テレビ局としては被害者遺族に寄り添うフリをしながら、「宮本被告を強い口調で批判する母親の姿」を撮影したかったのでしょう。テレビにおける事件報道のあり方として正しいとか、間違っているとか断定する気はありませんが、気色悪い場面です。「ありのままを伝える」のではなく、視聴者の反応を計算した上での演出を混じえ、発言を誘導しようとしているのですから
もう1つは、宮本被告が自宅マンションを妻に贈与し、妻はそれを売却してさっさと新居に引っ越したと伝える現代ビジネスの記事です
おそらく逮捕された後、宮本被告は妻から離婚を請求されるとともに財産分与を求められたのでしょう。本来は被害者遺族への賠償に充当されるべき宮本被告の資産は、大部分が妻に渡ってしまったのであり、遺族は宮本被告の元妻に対して賠償請求するのは困難です
元妻の側にすれば、夫が稲田真優子さんに惚れ込んで連日店へ通い、給料のほとんどを注ぎ込んだのが許せないのであり、夫の財産(マンション)を処分して新居へ移るのは当然の権利という話になります


殺人犯の妻は、自宅を売り払って即日新居を購入した…大阪カラオケパブ殺人犯「3000万円賠償金払わず」
(前略)
裁判では、その情状のために宮本被告の財産を開示している。

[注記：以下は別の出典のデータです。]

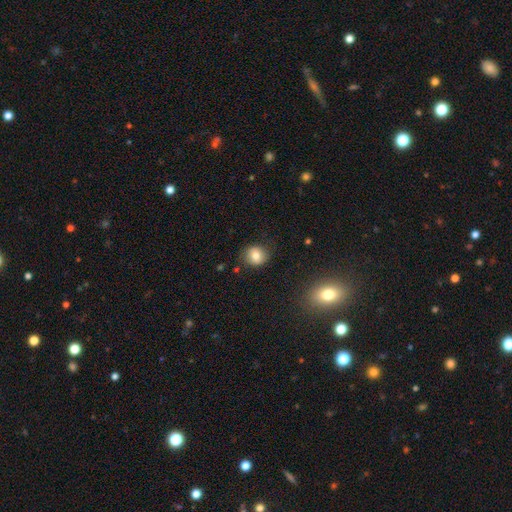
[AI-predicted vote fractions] Smooth or featured? Predicted: smooth (p=0.76). How rounded? Predicted: round (p=0.79). Merging? Predicted: none (p=0.80).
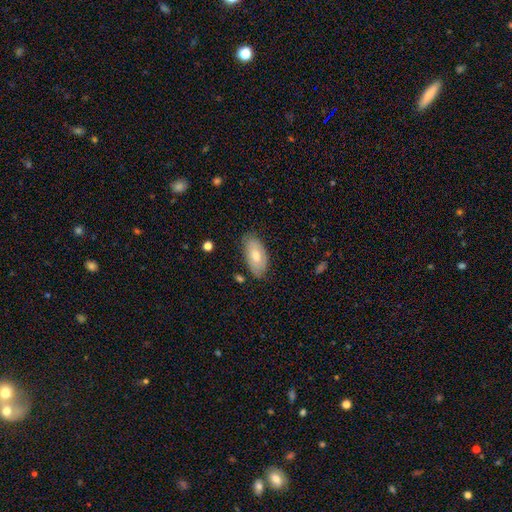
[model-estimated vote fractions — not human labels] smooth_or_featured: smooth (p=0.66) [alt: featured or disk p=0.27]
how_rounded: in between (p=0.93) [alt: cigar-shaped p=0.05]
merging: none (p=0.79) [alt: minor disturbance p=0.16]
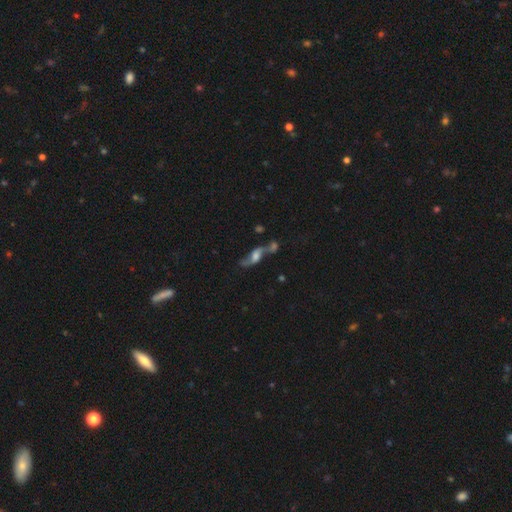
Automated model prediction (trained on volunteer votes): This appears to be a featured or disk galaxy (68%) with no bar (54%), spiral arms (85%) and a moderate central bulge (41%). Merging: merger (38%).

真優子さんの遺族が宮本被告に対して別途起こした民事訴訟では、損害賠償金として2980万円の支払いを命じる判決が出ている。
支払いは実際に行っていないものの、宮本被告は「私有財産を遺族に開示したので、量刑を軽くすべき」と信じがたい訴えをしていた。
しかし判決は「財産開示で量刑を考慮する必要はない。賠償もしておらず、そう支払うのかも明かしていない。遺族は許しがたいと言っており、被害弁償はされていない」とにべもないものだった。
差し押さえも不可能…遺族の怒り
この日の判決前に、被害者遺族として真優子さんの母、由美子さんは意見陳述でその点に触れ、宮本被告が「情状」とした損害賠償請求について、こう主張している。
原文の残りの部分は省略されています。